Not so with targeted hormone therapy. If you take testosterone, for example, and your voice breaks as a result, your voice will remain low. And the stubble keeps growing back. The decision to use hormone therapy is therefore more final, says Riedl. And: “Just like sex reassignment surgery, it means medicalization that requires regular medical checks.”
Nevertheless, more than two-thirds of his patients are “clearly satisfied” with the treatment, according to Riedl. Around half had previously suffered from depression, and around a third had taken antidepressants. Depending on their family environment and circle of friends, many also lived withdrawn and socially isolated. After all, classmates and teaching staff rarely had a problem with gender reassignment. “They are often very open-minded,” says Riedl. The older generations could sometimes not understand it. In less than a third, the problems remain unresolved even after gender reassignment. “The situation is noticeably more complicated and the basic problem is not just gender identity, but more complex.”
All those who define themselves as neither purely male nor purely female must be accompanied with the aim of strengthening their gender identity so that they accept themselves, says Wahala. A lot has happened officially since the 2000s. In 2011, for example, the globally recognized recommendations for the treatment of people with gender dysphoria were expanded and reformulated many times over. The disease and diagnosis catalog DSM-5 from 2013 no longer speaks of a “disorder of gender identity”, but of gender dysphoria, and the new diagnosis code ICD-11 of the WHO from 2022 defines for the first time that there is also a non-binary gender identity. “The topic has been largely depathologized in recent years,” says Wahala – if gender identity differs from biological sex, it is no longer seen as an illness.
Third gender since 2019
There has been an additional gender entry in Austria since 2019: After Germany and after the Constitutional Court had determined when examining the civil status law that intersex people have a right to a corresponding entry in the civil status register and in documents, the third gender has been an option here since then. Since 2020, they can also choose between “diverse”, “inter”, “open” and “no entry”.
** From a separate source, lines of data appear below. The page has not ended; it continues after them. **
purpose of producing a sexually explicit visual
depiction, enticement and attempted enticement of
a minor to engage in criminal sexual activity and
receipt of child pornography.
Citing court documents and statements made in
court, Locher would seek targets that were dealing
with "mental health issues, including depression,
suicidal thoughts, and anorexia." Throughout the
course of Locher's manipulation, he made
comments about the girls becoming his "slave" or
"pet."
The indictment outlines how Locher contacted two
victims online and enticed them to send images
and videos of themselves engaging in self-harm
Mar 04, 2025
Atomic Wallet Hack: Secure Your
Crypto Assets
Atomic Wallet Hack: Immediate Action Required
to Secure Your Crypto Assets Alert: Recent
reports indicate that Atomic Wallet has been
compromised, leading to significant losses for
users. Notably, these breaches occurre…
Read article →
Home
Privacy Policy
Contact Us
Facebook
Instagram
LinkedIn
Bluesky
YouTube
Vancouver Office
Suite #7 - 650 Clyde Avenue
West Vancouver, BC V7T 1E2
With all these developments and possibilities, the range of gender identities is of course also gaining substance, becoming more tangible and sometimes moving into one’s own reality. The question of where one belongs becomes a conceptualized conflict. In addition, there are role models such as Conchita Wurst or trans women as fixed starters at top model casting shows. Could this have made gender dysphoria a fad? Could it become a means to an end for youngsters to be special?
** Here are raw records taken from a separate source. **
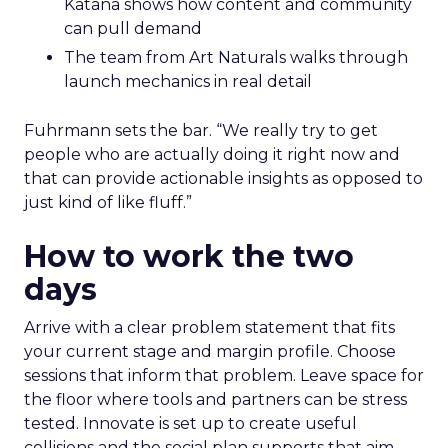
Katana shows how content and community
can pull demand
The team from Art Naturals walks through
launch mechanics in real detail
Fuhrmann sets the bar. “We really try to get
people who are actually doing it right now and
that can provide actionable insights as opposed to
just kind of like fluff.”
How to work the two
days
Arrive with a clear problem statement that fits
your current stage and margin profile. Choose
sessions that inform that problem. Leave space for
the floor where tools and partners can be stress
tested. Innovate is set up to create useful
collisions and the social plan supports that aim.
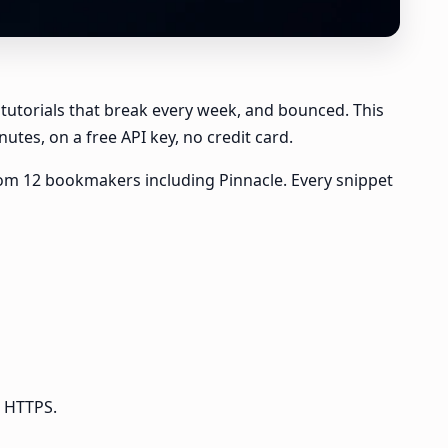
 tutorials that break every week, and bounced. This
utes, on a free API key, no credit card.
e from 12 bookmakers including Pinnacle. Every snippet
r HTTPS.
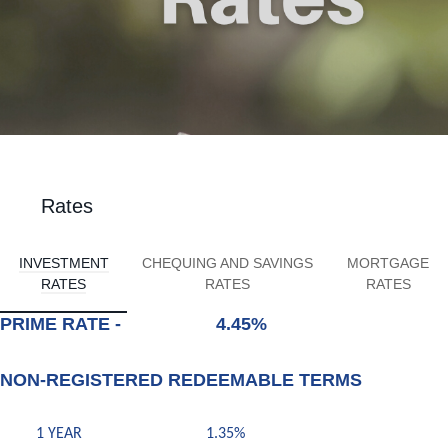
Rates
INVESTMENT
CHEQUING AND SAVINGS
MORTGAGE
RATES
RATES
RATES
PRIME RATE - 4.45%
NON-REGISTERED REDEEMABLE TERMS
1 YEAR 1.35%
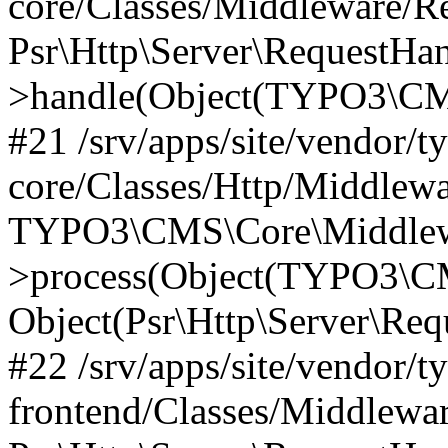
core/Classes/Middleware/R
Psr\Http\Server\RequestHa
>handle(Object(TYPO3\CMS
#21 /srv/apps/site/vendor/t
core/Classes/Http/Middlewa
TYPO3\CMS\Core\Middlew
>process(Object(TYPO3\CM
Object(Psr\Http\Server\Re
#22 /srv/apps/site/vendor/t
frontend/Classes/Middlewa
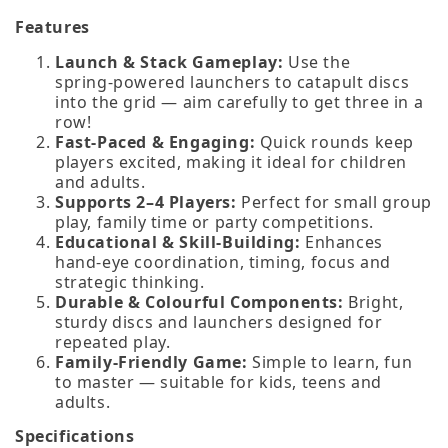
Features
Launch & Stack Gameplay:
Use the
spring‑powered launchers to catapult discs
into the grid — aim carefully to get three in a
row!
Fast‑Paced & Engaging:
Quick rounds keep
players excited, making it ideal for children
and adults.
Supports 2–4 Players:
Perfect for small group
play, family time or party competitions.
Educational & Skill‑Building:
Enhances
hand‑eye coordination, timing, focus and
strategic thinking.
Durable & Colourful Components:
Bright,
sturdy discs and launchers designed for
repeated play.
Family‑Friendly Game:
Simple to learn, fun
to master — suitable for kids, teens and
adults.
Specifications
Rothuber defends himself against these terms. “If a child doesn’t identify with the gender that is on their birth certificate, it should always be taken seriously. The associated fear leaves no area of life untouched – from the question of where you can take part in gymnastics to the decision between girls’ and boys’ toilets .”
For those affected, it is “life-determining if you wake up every morning and don’t know who you are,” says Felice. She therefore invites the Austrian health insurance fund, as she says, to fulfill its mission of maintaining health and to make a financial commitment to expanding the range of advice and education. Any subsidies are currently coming from the social sector – and thus from those “who have problems”, as she says. Funding to prevent problems from occurring in the first place due to a trans identity would, however, be invested much more effectively.